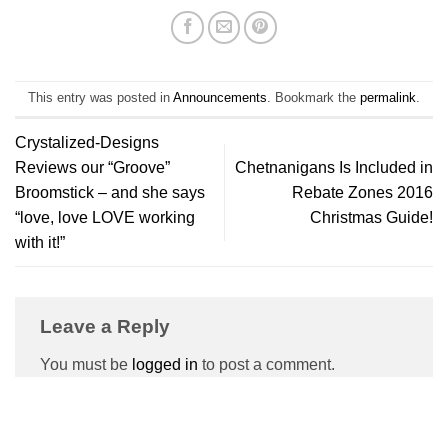
This entry was posted in
Announcements
. Bookmark the
permalink
.
Crystalized-Designs
Reviews our “Groove”
Chetnanigans Is Included in
Broomstick – and she says
Rebate Zones 2016
“love, love LOVE working
Christmas Guide!
with it!”
Leave a Reply
You must be
logged in
to post a comment.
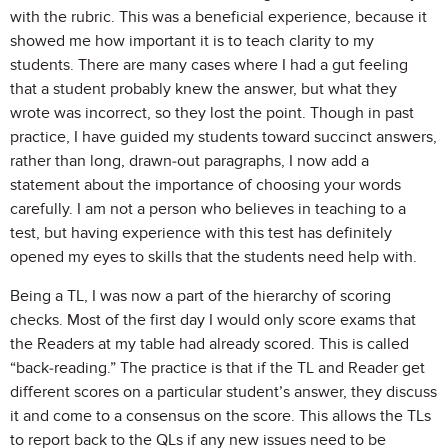
with the rubric. This was a beneficial experience, because it
showed me how important it is to teach clarity to my
students. There are many cases where I had a gut feeling
that a student probably knew the answer, but what they
wrote was incorrect, so they lost the point. Though in past
practice, I have guided my students toward succinct answers,
rather than long, drawn-out paragraphs, I now add a
statement about the importance of choosing your words
carefully. I am not a person who believes in teaching to a
test, but having experience with this test has definitely
opened my eyes to skills that the students need help with.
Being a TL, I was now a part of the hierarchy of scoring
checks. Most of the first day I would only score exams that
the Readers at my table had already scored. This is called
“back-reading.” The practice is that if the TL and Reader get
different scores on a particular student’s answer, they discuss
it and come to a consensus on the score. This allows the TLs
to report back to the QLs if any new issues need to be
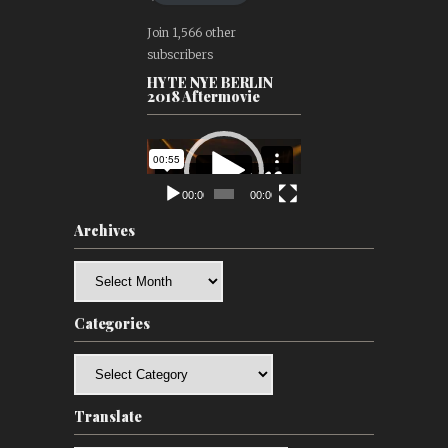
Join 1,566 other
subscribers
HYTE NYE BERLIN
2018 Aftermovie
Video
Player
00:00
00:00
Archives
Archives
Categories
Categories
Translate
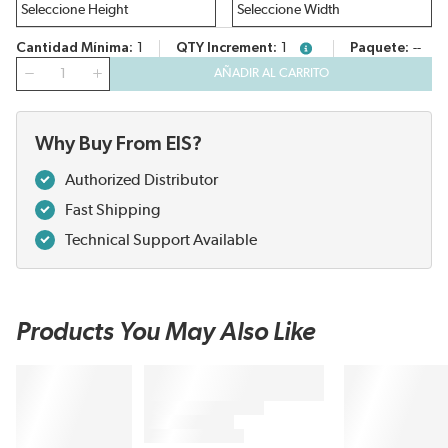
Cantidad Mínima
1
QTY Increment
1
Paquete
--
more info
Cantidad
AÑADIR AL CARRITO
Why Buy From EIS?
Authorized Distributor
Fast Shipping
Technical Support Available
Products You May Also Like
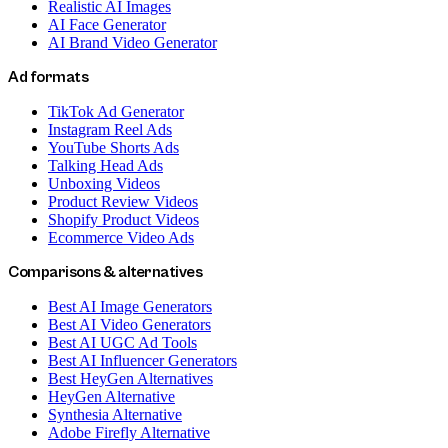
Realistic AI Images
AI Face Generator
AI Brand Video Generator
Ad formats
TikTok Ad Generator
Instagram Reel Ads
YouTube Shorts Ads
Talking Head Ads
Unboxing Videos
Product Review Videos
Shopify Product Videos
Ecommerce Video Ads
Comparisons & alternatives
Best AI Image Generators
Best AI Video Generators
Best AI UGC Ad Tools
Best AI Influencer Generators
Best HeyGen Alternatives
HeyGen Alternative
Synthesia Alternative
Adobe Firefly Alternative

☆ ☆ ☆

REQUEST
Edit the text of all the data so that each "Archives" becomes "Past Posts", and keep everything else the same. Leave the pictures out of your answer.

WRITTEN ANSWER
This entry was posted in
Announcements
. Bookmark the
permalink
.
Crystalized-Designs
Reviews our “Groove”
Chetnanigans Is Included in
Broomstick – and she says
Rebate Zones 2016
“love, love LOVE working
Christmas Guide!
with it!”
Leave a Reply
You must be
logged in
to post a comment.
with the rubric. This was a beneficial experience, because it
showed me how important it is to teach clarity to my
students. There are many cases where I had a gut feeling
that a student probably knew the answer, but what they
wrote was incorrect, so they lost the point. Though in past
practice, I have guided my students toward succinct answers,
rather than long, drawn-out paragraphs, I now add a
statement about the importance of choosing your words
carefully. I am not a person who believes in teaching to a
test, but having experience with this test has definitely
opened my eyes to skills that the students need help with.
Being a TL, I was now a part of the hierarchy of scoring
checks. Most of the first day I would only score exams that
the Readers at my table had already scored. This is called
“back-reading.” The practice is that if the TL and Reader get
different scores on a particular student’s answer, they discuss
it and come to a consensus on the score. This allows the TLs
to report back to the QLs if any new issues need to be
Join 1,566 other
subscribers
HYTE NYE BERLIN
2018 Aftermovie
Video
Player
00:00
00:00
Past Posts
Past Posts
Categories
Categories
Translate
Cantidad Mínima
1
QTY Increment
1
Paquete
--
more info
Cantidad
AÑADIR AL CARRITO
Why Buy From EIS?
Authorized Distributor
Fast Shipping
Technical Support Available
Products You May Also Like
Realistic AI Images
AI Face Generator
AI Brand Video Generator
Ad formats
TikTok Ad Generator
Instagram Reel Ads
YouTube Shorts Ads
Talking Head Ads
Unboxing Videos
Product Review Videos
Shopify Product Videos
Ecommerce Video Ads
Comparisons & alternatives
Best AI Image Generators
Best AI Video Generators
Best AI UGC Ad Tools
Best AI Influencer Generators
Best HeyGen Alternatives
HeyGen Alternative
Synthesia Alternative
Adobe Firefly Alternative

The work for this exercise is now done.